Flag is designed to support the input data (dfAnalyzed) from the Analyze_Identity() function. At a minimum, the input data must have a strGroupCol parameter and a numeric strColumn parameter defined. strColumn will be compared to the specified thresholds in vThreshold to define a new Flag column, which identifies possible statistical outliers. If a user would like to see the directionality of those identified points, they can define the strValueColumn parameter, which will assign a positive or negative indication to already flagged points.

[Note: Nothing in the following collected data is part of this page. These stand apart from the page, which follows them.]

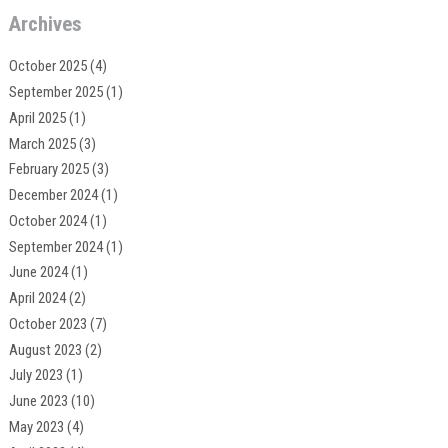
Archives
October 2025
(4)
September 2025
(1)
April 2025
(1)
March 2025
(3)
February 2025
(3)
December 2024
(1)
October 2024
(1)
September 2024
(1)
June 2024
(1)
April 2024
(2)
October 2023
(7)
August 2023
(2)
July 2023
(1)
June 2023
(10)
May 2023
(4)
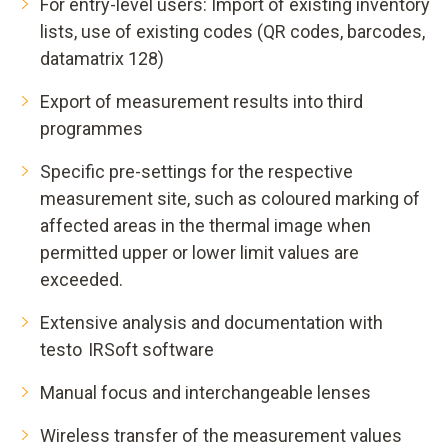
For entry-level users: Import of existing inventory
lists, use of existing codes (QR codes, barcodes,
datamatrix 128)
Export of measurement results into third
programmes
Specific pre-settings for the respective
measurement site, such as coloured marking of
affected areas in the thermal image when
permitted upper or lower limit values are
exceeded.
Extensive analysis and documentation with
testo IRSoft software
Manual focus and interchangeable lenses
Wireless transfer of the measurement values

The following columns are considered required:

  • GroupID - Group ID; default is SiteID

  • GroupLevel - Group Type

  • strColumn - A column to use for thresholding

The following column is considered optional:

  • strValueColumn - A column to be used for the sign/directionality of the flagging

Examples


dfTransformed <- Transform_Rate(analyticsInput)
dfAnalyzed <- Analyze_NormalApprox(dfTransformed)
#> `OverallMetric`, `Factor`, and `Score` columns created from normal
#> approximation.
dfFlagged <- Flag(dfAnalyzed)
#>  Sorted dfFlagged using custom Flag order: 2.Sorted dfFlagged using custom Flag order: -2.Sorted dfFlagged using custom Flag order: 1.Sorted dfFlagged using custom Flag order: -1.Sorted dfFlagged using custom Flag order: 0.